Wednesday, May 21, 2014

Loading Gauge

I've always thought that the carriages in France end up much closer to the platform edge than they do in the UK; I've no idea what 'Mind the Gap' is in French, but I've never heard any such announcement even when they are also given in English. This photo from Wikipedia shows what I'm talking about. Such small clearances mean that if you want to introduce new locomotives or carriages to the network you need to ensure they fit within the specified loading gauge. This is the same for modellers as it is for the real railway; you may remember that the carriage I received as a birthday present only just clears the tunnel on Jerusalem. While changing a model can be frustrating and relatively expensive, clearly a similar problem on the real railway would be exponentially worse.

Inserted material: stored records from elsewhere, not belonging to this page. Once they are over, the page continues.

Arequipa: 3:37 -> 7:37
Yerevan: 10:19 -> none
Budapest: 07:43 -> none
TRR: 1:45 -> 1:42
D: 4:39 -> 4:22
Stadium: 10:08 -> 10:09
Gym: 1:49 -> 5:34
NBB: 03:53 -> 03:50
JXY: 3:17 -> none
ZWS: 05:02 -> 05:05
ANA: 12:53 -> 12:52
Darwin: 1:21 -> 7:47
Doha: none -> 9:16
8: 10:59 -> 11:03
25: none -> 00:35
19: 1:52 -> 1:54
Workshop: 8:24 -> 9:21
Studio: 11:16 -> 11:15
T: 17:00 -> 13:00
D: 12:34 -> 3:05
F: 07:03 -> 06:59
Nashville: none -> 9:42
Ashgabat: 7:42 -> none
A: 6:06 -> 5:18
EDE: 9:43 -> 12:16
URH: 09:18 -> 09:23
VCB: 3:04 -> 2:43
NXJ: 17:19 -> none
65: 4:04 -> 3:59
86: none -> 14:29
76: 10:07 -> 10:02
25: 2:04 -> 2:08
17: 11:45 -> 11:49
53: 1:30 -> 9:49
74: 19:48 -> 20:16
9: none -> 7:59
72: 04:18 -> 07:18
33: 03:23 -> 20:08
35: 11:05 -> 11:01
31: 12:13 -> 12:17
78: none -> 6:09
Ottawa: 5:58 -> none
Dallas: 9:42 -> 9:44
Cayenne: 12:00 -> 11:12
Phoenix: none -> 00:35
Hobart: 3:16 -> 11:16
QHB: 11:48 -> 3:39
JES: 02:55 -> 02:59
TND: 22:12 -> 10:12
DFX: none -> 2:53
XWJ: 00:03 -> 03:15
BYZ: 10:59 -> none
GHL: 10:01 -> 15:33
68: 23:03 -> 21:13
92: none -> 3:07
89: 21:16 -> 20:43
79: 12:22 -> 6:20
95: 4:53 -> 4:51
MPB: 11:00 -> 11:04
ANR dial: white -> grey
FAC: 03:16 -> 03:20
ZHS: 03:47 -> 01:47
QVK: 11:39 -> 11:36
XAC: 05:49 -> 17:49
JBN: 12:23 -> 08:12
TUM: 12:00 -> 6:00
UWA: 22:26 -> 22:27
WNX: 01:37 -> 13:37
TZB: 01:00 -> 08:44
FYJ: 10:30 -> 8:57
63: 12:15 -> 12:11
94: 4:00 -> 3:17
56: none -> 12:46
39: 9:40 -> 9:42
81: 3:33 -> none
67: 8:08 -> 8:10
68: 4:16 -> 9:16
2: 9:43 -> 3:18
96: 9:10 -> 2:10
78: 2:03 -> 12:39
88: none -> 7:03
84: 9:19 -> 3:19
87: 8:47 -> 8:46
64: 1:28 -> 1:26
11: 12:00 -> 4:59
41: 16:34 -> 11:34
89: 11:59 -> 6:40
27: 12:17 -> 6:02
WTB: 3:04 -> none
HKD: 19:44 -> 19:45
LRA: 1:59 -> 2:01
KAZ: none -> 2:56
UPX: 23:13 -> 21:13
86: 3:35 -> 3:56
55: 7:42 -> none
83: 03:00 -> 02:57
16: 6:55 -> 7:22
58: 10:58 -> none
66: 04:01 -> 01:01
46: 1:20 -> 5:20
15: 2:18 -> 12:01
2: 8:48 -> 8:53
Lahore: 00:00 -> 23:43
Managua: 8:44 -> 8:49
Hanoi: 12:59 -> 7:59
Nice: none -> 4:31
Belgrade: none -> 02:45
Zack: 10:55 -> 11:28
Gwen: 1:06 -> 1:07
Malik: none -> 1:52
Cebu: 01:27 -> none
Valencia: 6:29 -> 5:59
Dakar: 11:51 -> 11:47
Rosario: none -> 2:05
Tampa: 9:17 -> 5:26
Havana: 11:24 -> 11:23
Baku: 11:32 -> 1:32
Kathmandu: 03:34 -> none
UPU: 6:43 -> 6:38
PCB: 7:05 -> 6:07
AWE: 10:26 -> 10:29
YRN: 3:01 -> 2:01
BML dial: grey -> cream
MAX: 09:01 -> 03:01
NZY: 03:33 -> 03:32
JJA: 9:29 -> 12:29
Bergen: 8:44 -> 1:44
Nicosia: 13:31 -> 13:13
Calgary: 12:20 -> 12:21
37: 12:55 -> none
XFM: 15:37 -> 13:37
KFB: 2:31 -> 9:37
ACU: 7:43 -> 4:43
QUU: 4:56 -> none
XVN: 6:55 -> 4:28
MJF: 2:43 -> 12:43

Amazingly not accurately checking the loading gauge is exactly what led to a number of news reports today. Here are some quotes from the Reuters article:

France's national rail company SNCF said on Tuesday it had ordered 2,000 trains for an expanded regional network that are too wide for many station platforms, entailing costly repairs.
The RFF only gave the dimensions of platforms built less than 30 years ago, but most of France's 1,200 platforms were built more than 50 years ago. Repair work has already cost 80 million euros.


  1. Whoops. I'm glad it's not only me that does such things. I measured a trawler once to transit the Caledonian Canal. She did fit but the rudder was never quite the same again.

  2. Oddly the station at Saint Foy La Grande does merit and receive a 'please mind the gap' message on the train.